UKIP (United Kingdom Independence Party)
The party was originally a single-issue Tory splinter party that campaigns for Britain’s exit from the European Union, but they have now put together a set of policies that places them fairly firmly on the right. However, this party has frequently been dogged by accusations of racism and bigotry with a number of party members saying some pretty unpleasant things, and they are officially the laziest party in Europe – many in Britain complain that the EU doesn’t work for nor properly represent Britain, so we vote for UKIP to make a point, but of the 76 parties represented in the European Parliament, UKIP members have the worst voting record of all. By voting UKIP, we actually lose influence in Europe and in turn it allows UKIP to continue this narrative of the EU not properly working for Britain.
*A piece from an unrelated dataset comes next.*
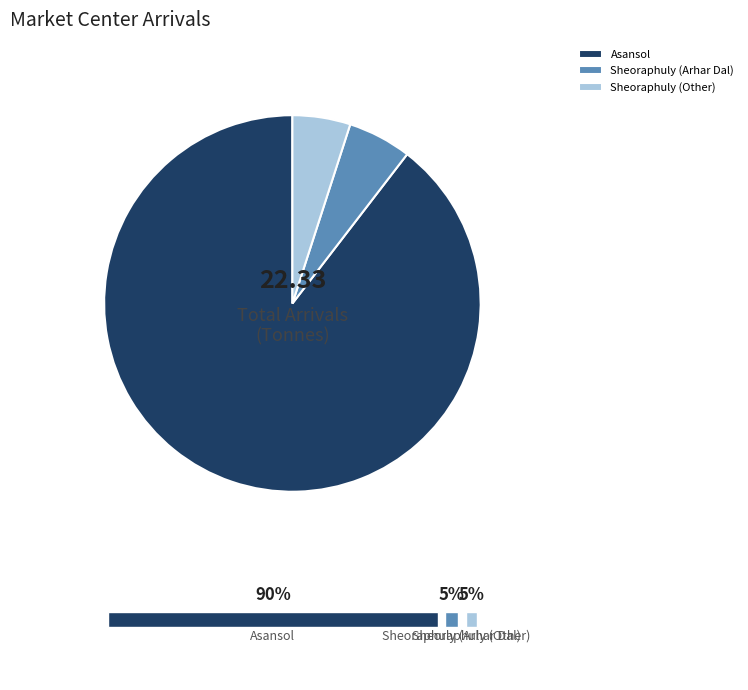

What percentage is the Sheoraphuly (Arhar Dal) slice, to the nearest percent?

5%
Of course there are arguments for and against the EU, but for all the problems UKIP bring up about the EU, they’re not actually doing anything about it. Nigel Farage himself ranks 759th out of 764 MEPs in terms of his voting record by only taking part in 43% of votes and two other UKIP members are among the bottom 6 MEPs on their voting record, including former member Godfrey Bloom who came in rock bottom at 23%. And yet, whilst they are prepared to abstain from their responsibilities in the EU, they are still more than happy to accept a full six-figure yearly salary for their non-work. They can change potentially damaging decisions but they choose not to and any influence the UK may have on the EU is lost if we vote UKIP.
The Green Party
Where on earth do we start with the Greens…? The problem with the Greens is that they don’t sound like they know what they are talking about. Their leader, Nathalie Bennett, has been caught out big time on two highly publicised interviews by seemingly making up numbers and promising us everything. They propose a “citizen’s income” of giving every British national £72 per week whether they need it or not, but to finance it, they would scrap all of the existing benefits and impose a wealth tax to make up the rest. As a result, anyone earning more than £3500 a year would have to pay tax instead of the current £10,000 and the richest will be expected to make up a massive amount of money so that everyone gets their £72 per week, leaving the poorest and the richest among us worse off. And once the country has been financially wrecked, the Greens will abolish the army, scrap Trident, convert our military bases to making windmills and allow people to freely join groups like Al-Qaeda and the IRA – and this is incredibly irresponsible and dangerous at a time when groups like the Islamic State are murdering any “infidel” they can get their hands on and when we are seeing a more assertive Russia to the east. They’re perhaps the most dangerous party of them all, but everyone seems to think that they are the “nice party”…
As for who we vote for, it remains to be seen! In this election, Jasper will be voting in the 3-way marginal constituency of Brighton Pavilion, where the Greens won their first ever seat back at the last election in 2010, whilst Olesya is voting in the traditionally left-leaning constituency of Colne Valley, which switched to Conservative only for the second time at the last election. Only time will tell how this election goes, but do take part and get involved!